According to Thania and Delio's opening brief, on October 18, 2017, they filed, in the domestic relations trial court, a motion to alter the order establishing Bill's paternity, in which they alleged they had not opposed Bill's motion for summary judgment because they had been served only with the statement of facts in support of the motion, and not the motion or associated form of order, which they say they otherwise would have opposed. They also allege, without citation to any record document, that the domestic relations court stated on November 13, 2017—the day before the couple filed their petition to terminate Bill's parental rights—that it would address the motion to alter on December 4, 2017, the continued date of the trial in that court.

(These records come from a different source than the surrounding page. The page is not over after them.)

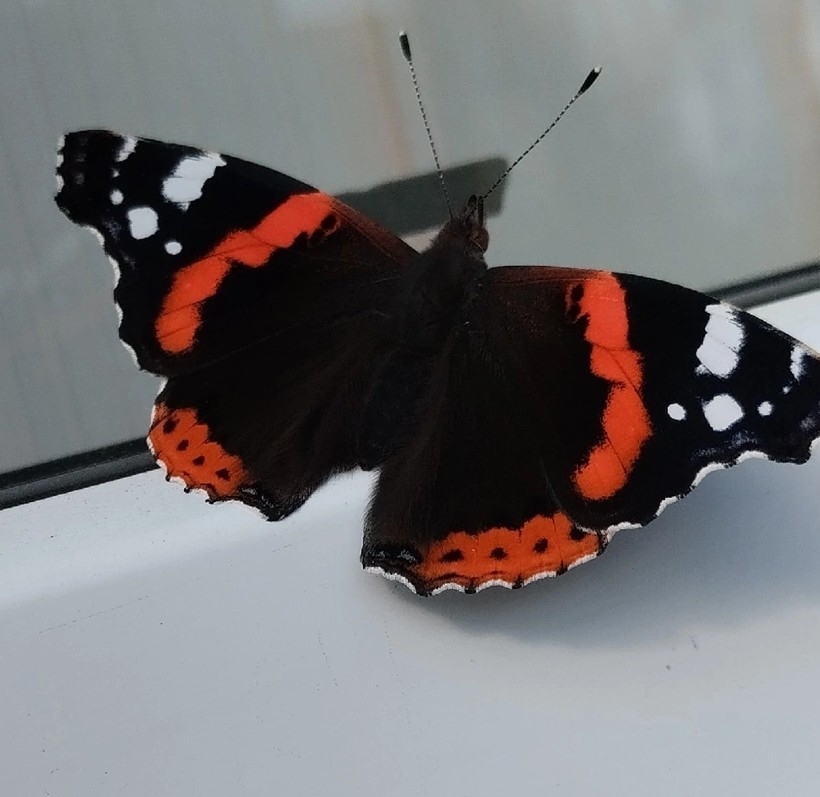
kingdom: Animalia
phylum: Arthropoda
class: Insecta
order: Lepidoptera
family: Nymphalidae
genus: Vanessa
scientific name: Vanessa atalanta
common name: Red admiral
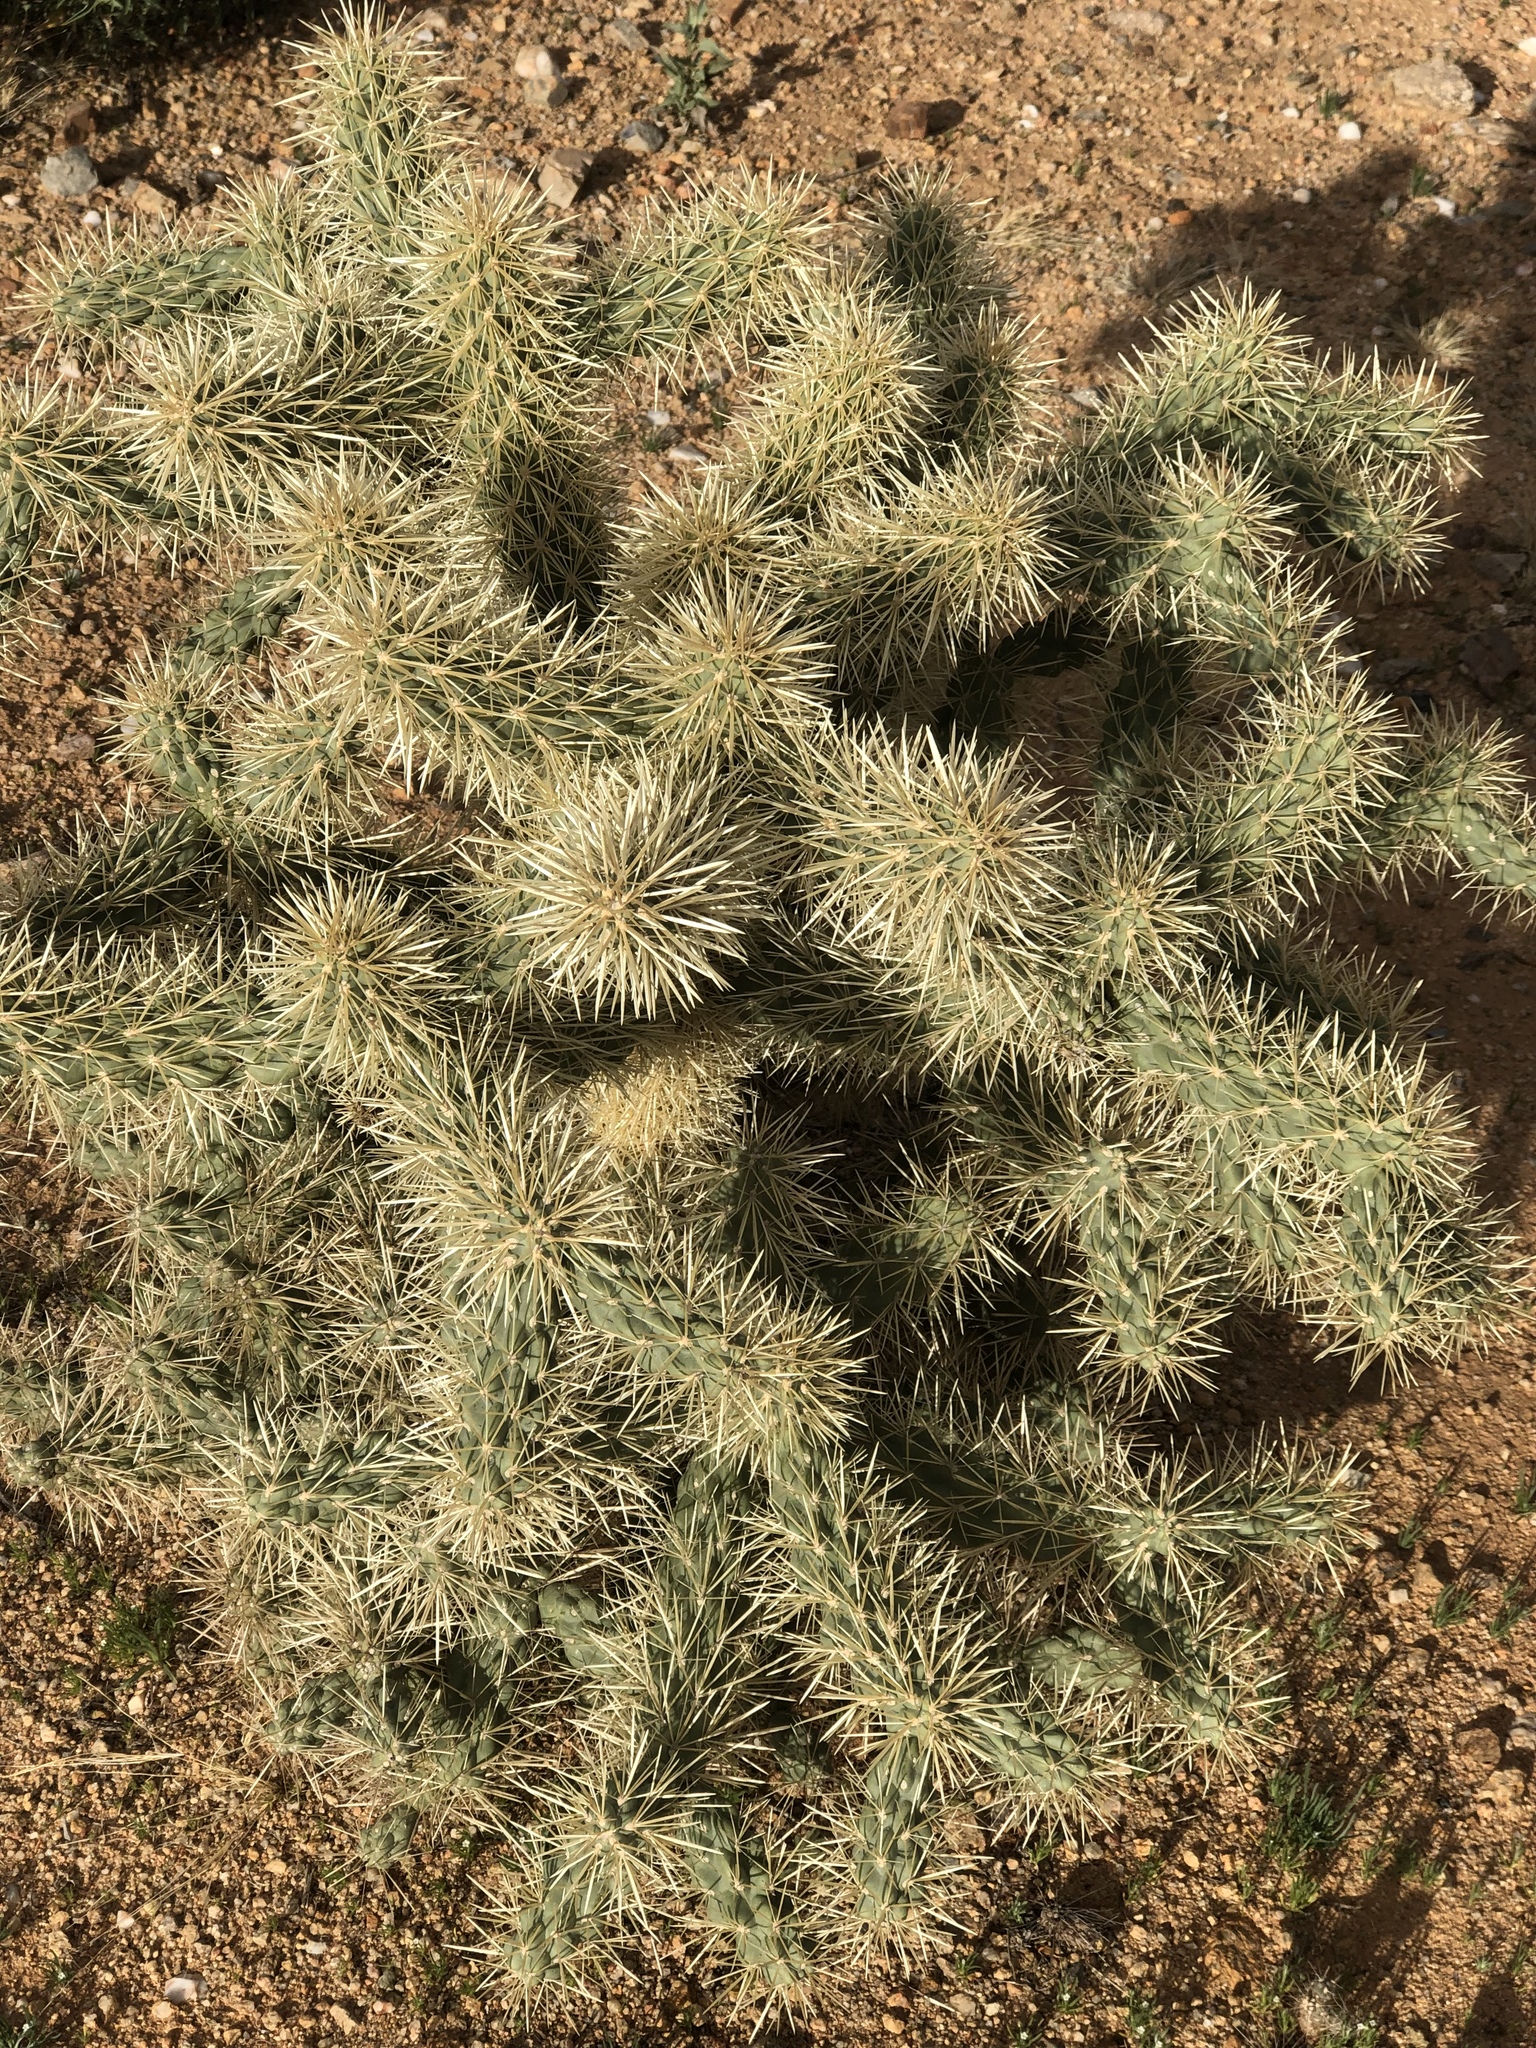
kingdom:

And they allege that, on December 4, 2017, the domestic relations court stayed those proceedings. Although Thania and Delio assert that "[t]he parties remain in litigation over the Paternity Petition filed by [Bill] by virtue of competing paternity presumptions," they cite no authority suggesting the paternity order is without effect simply because they filed a motion to alter it. Moreover, nothing related to a "motion to alter" the paternity order is included in the record before us. "When 'matters are not included in the record on appeal, the missing portions of the record will be presumed to support the action of the trial court.'" State v. Geeslin, 223 Ariz. 553, ¶ 5 (2010) (quoting State v. Zuck, 134 Ariz. 509, 513 (1982)). --------

¶9 Because the juvenile court correctly ruled that Thania and Delio failed to establish a statutory ground for termination, we need not address their argument that the court erred in concluding they also failed to establish that termination of Bill's rights would be in B.L.'s best interests. See In re Maricopa Cty. Juv. Action No. JS-500274, 167 Ariz. 1, 5 (1990) ("[B]est interests of the child are a necessary, but not exclusively sufficient, condition for an order of termination"; "constitutional [parental] rights can be overridden only by the combined elements of statutorily defined improper behavior by the parent and the child's best interests").

Disposition

¶10 Thania and Delio have not sustained their burden of establishing the juvenile court erred when it denied their petition to terminate Bill's parental rights to B.L., and we therefore affirm the court's order. Bill has requested an award of attorney fees pursuant to Rule 21, Ariz. R. Civ. App. P. and A.R.S. § 12-349(A)(1) and (2), asserting this appeal is "unjustified and legally and factually deficient." In our discretion, we deny his request.